La petite capitale du Groenland résume son histoire politique. Nuuk est posée sur un cap à l’entrée de deux fjords aux eaux sombres, entre les montagnes glacées, sur la côte ouest, de l’une des terres les plus vastes et les moins peuplées du monde. Sous un ciel gris comme un cuirassé, ses petites maisons ressemblent à un jeu de Lego éparpillé dans la neige. Au bord du rivage, le Musée national expose kayaks, vêtements de peau et harpons, témoins de l’extraordinaire adaptation et de l’immense résilience des Inuits à l’un des climats les plus ingrats et inhospitaliers du monde.
Au sommet d’un promontoire rocheux se dresse la statue de granit de Hans Egede, le missionnaire fondateur de la colonie du Groenland, qui apporta au XVIIIe siècle le christianisme, les maisons en bois, et l’administration danoise. À ses pieds, les bâtiments de style scandinave de l’ancienne Godthab, la capitale de la petite colonie fondée par le Danemark, toujours peints selon le code couleur en vigueur : rouge pour les églises et les magasins, jaune pour les hôpitaux, vert pour les écoles et bleu pour les pêcheurs. La petite cathédrale en bois du Sauveur, construite au XIXe siècle, est toujours debout, des maquettes de trois-mâts pendues sous le plafond et les numéros des Psaumes affichés aux murs. Le pasteur est une femme. Elle porte avec sa soutane verte la fraise de dentelle des luthériens.
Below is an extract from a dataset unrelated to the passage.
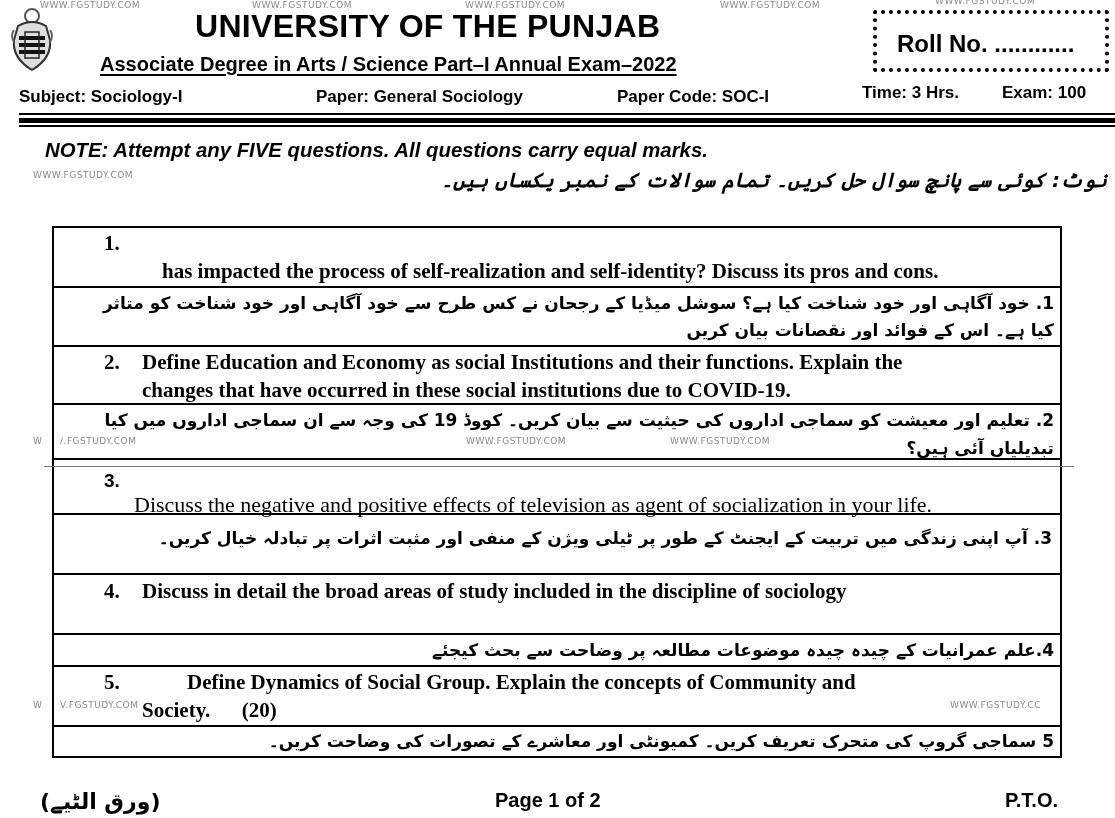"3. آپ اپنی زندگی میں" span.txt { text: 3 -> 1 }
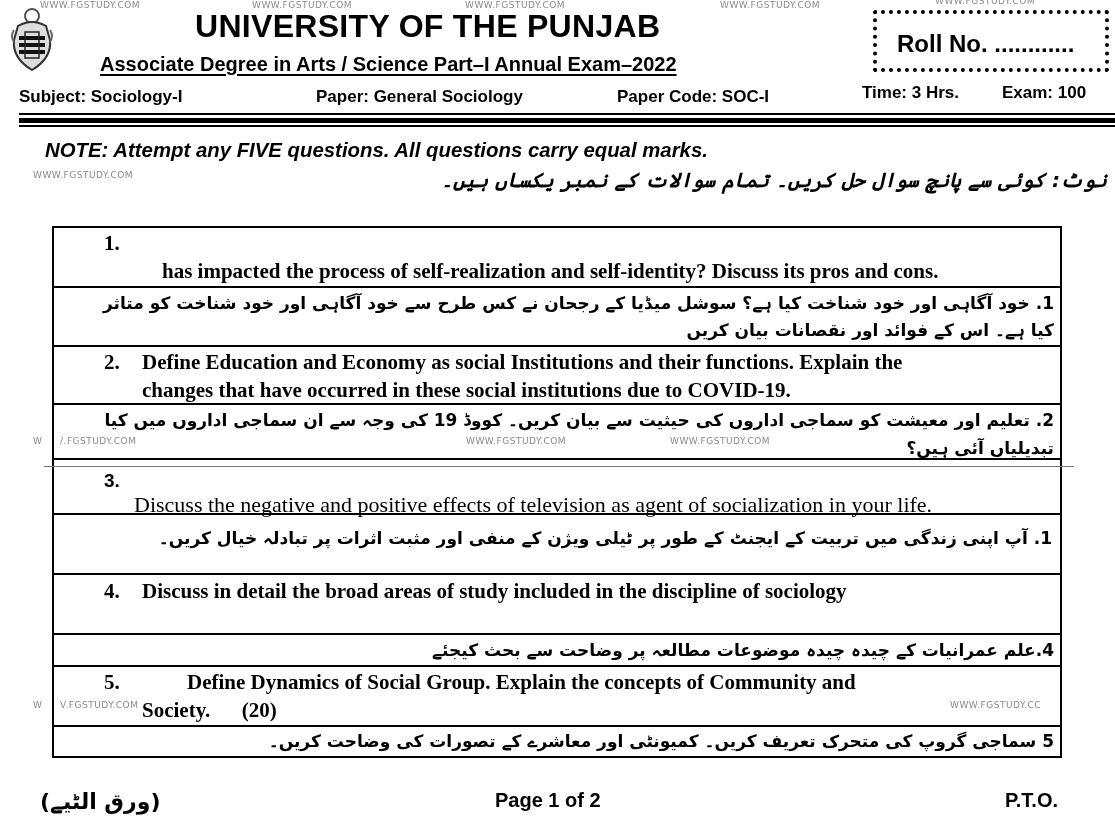"Define Dynamics of Social Group." span.txt { margin-left: 45px -> none }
L’office est en kalaallisut, la principale langue groenlandaise.
La ville moderne s’étend tout autour, avec ses barres d’immeubles, ses centres commerciaux aux façades de verre et ses supermarchés dont les enseignes brillent dans la nuit arctique. La croix blanche sur fond rouge du drapeau danois flotte devant les édifices publics. Mais celui-ci est chaque fois accompagné des couleurs du Groenland, disque rouge et blanc coupant deux bandes blanches et rouges. Le drapeau est hissé en haut des mâts, pendu aux balcons des immeubles ou posé sur les comptoirs des magasins. Il est le symbole de l’autonomie politique des Inuits et du grand réveil des peuples de l’Arctique qui, de l’Alaska au Canada, reprennent peu à peu le contrôle de leur destin.